In-silico patient-specific modelling of prostate cancer: Predicting PSA dynamics and treatment response.

BACKGROUND AND OBJECTIVE

Prostate cancer remains a significant global health concern, with treatment response varying among patients. Radiotherapy, often combined with hormone therapy, is a key treatment approach, but predicting individual outcomes remains challenging. Computational models have emerged as valuable tools to simulate tumour behaviour and optimise treatment strategies. This study presents a patient-specific computational model designed to predict tumour response by associating Prostate-Specific Antigen (PSA) dynamics with tumour biological behaviour under therapy.

METHODS

The model integrates patient-specific clinical data and imaging biomarkers from a retrospective study, including apparent diffusion coefficient values from diffusion-weighted imaging to represent tumour cellularity and perfusion parameters from dynamic contrast-enhanced MRI to characterise vascular properties. Clinical data from five patients undergoing radiotherapy, hormone therapy, or combination therapy are used for model development and validation. Due to the limited availability of patient data, PSA is the only parameter used for calibration and validation. One patient is used for calibration, while six serve for validation. Model performance is evaluated by calculating the mean absolute error (MAE) between simulated and observed PSA values post-treatment. The model also estimates tumour shrinkage, though this cannot be directly validated.

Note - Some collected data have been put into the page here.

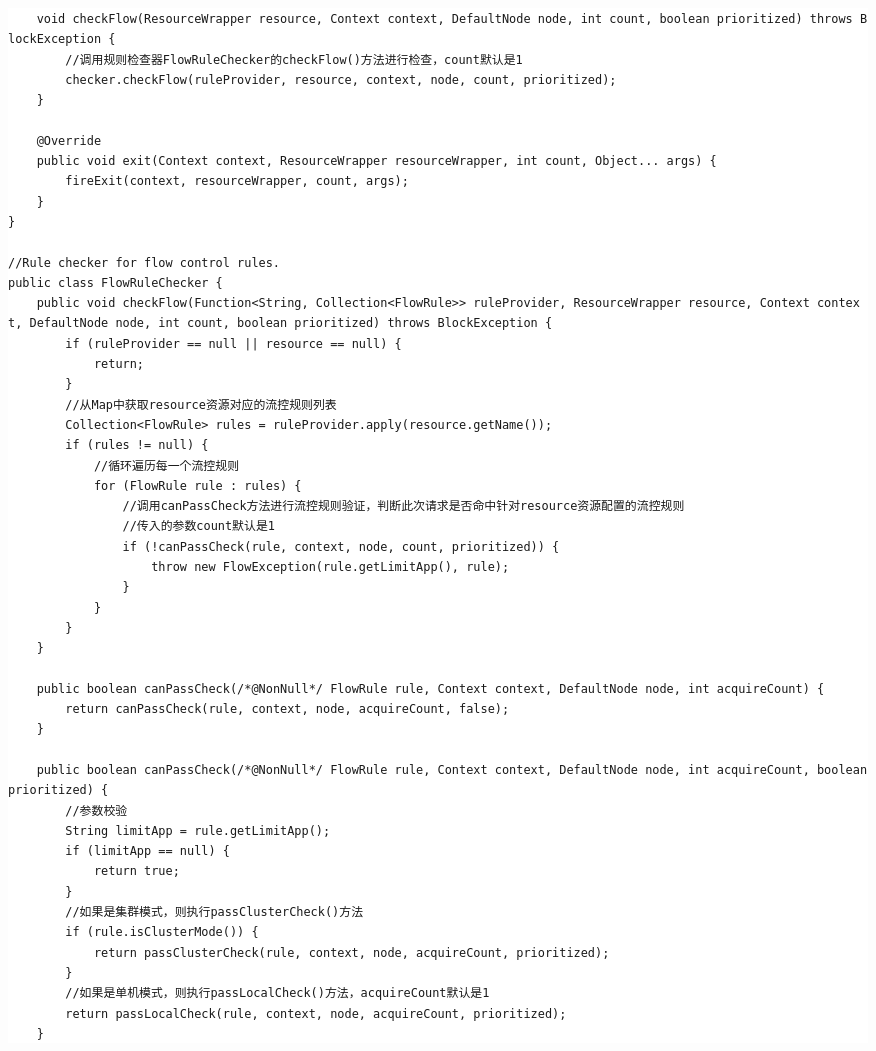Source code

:         void checkFlow(ResourceWrapper resource, Context context, DefaultNode node, int count, boolean prioritized) throws BlockException {
            //调用规则检查器FlowRuleChecker的checkFlow()方法进行检查，count默认是1
            checker.checkFlow(ruleProvider, resource, context, node, count, prioritized);
        }
        
        @Override
        public void exit(Context context, ResourceWrapper resourceWrapper, int count, Object... args) {
            fireExit(context, resourceWrapper, count, args);
        }
    }
    
    //Rule checker for flow control rules.
    public class FlowRuleChecker {
        public void checkFlow(Function<String, Collection<FlowRule>> ruleProvider, ResourceWrapper resource, Context context, DefaultNode node, int count, boolean prioritized) throws BlockException {
            if (ruleProvider == null || resource == null) {
                return;
            }
            //从Map中获取resource资源对应的流控规则列表
            Collection<FlowRule> rules = ruleProvider.apply(resource.getName());
            if (rules != null) {
                //循环遍历每一个流控规则
                for (FlowRule rule : rules) {
                    //调用canPassCheck方法进行流控规则验证，判断此次请求是否命中针对resource资源配置的流控规则
                    //传入的参数count默认是1
                    if (!canPassCheck(rule, context, node, count, prioritized)) {
                        throw new FlowException(rule.getLimitApp(), rule);
                    }
                }
            }
        }
        
        public boolean canPassCheck(/*@NonNull*/ FlowRule rule, Context context, DefaultNode node, int acquireCount) {
            return canPassCheck(rule, context, node, acquireCount, false);
        }
        
        public boolean canPassCheck(/*@NonNull*/ FlowRule rule, Context context, DefaultNode node, int acquireCount, boolean prioritized) {
            //参数校验
            String limitApp = rule.getLimitApp();
            if (limitApp == null) {
                return true;
            }
            //如果是集群模式，则执行passClusterCheck()方法
            if (rule.isClusterMode()) {
                return passClusterCheck(rule, context, node, acquireCount, prioritized);
            }
            //如果是单机模式，则执行passLocalCheck()方法，acquireCount默认是1
            return passLocalCheck(rule, context, node, acquireCount, prioritized);
        }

To assess predictive capacity, two patients are selected for additional analysis simulating different treatment strategies and their impact on PSA dynamics and tumour shrinkage.

RESULTS

The model successfully replicates PSA trends, with MAE values of 0.1, 0.08, 0.23, 0.14, 0.11 and 0.15 ng/mL and RMSE of 0.18, 0.15, 0.24, 0.18, 0.12 and 0.15 ng/mL for the six validation patients, with Patient C showing the closest correspondence to clinical data (MAE = 0.08). Overall, the MAE ranges from 0.08 ng/mL to 0.23 ng/mL, indicating the model's ability to approximate treatment response. In the two selected patients, simulated treatment variations result in distinct PSA dynamics and estimated tumour shrinkage, highlighting interpatient variability in treatment response.

CONCLUSIONS

This computational model provides a predictive framework for assessing prostate cancer treatment response based on patient-specific PSA dynamics and imaging biomarkers. While tumour shrinkage estimates cannot be validated, the model offers insights into treatment-induced PSA fluctuations. The findings support the potential of in-silico tools in personalised medicine, aiding clinical decision-making by evaluating different therapeutic strategies. Further validation with larger datasets is necessary for clinical integration.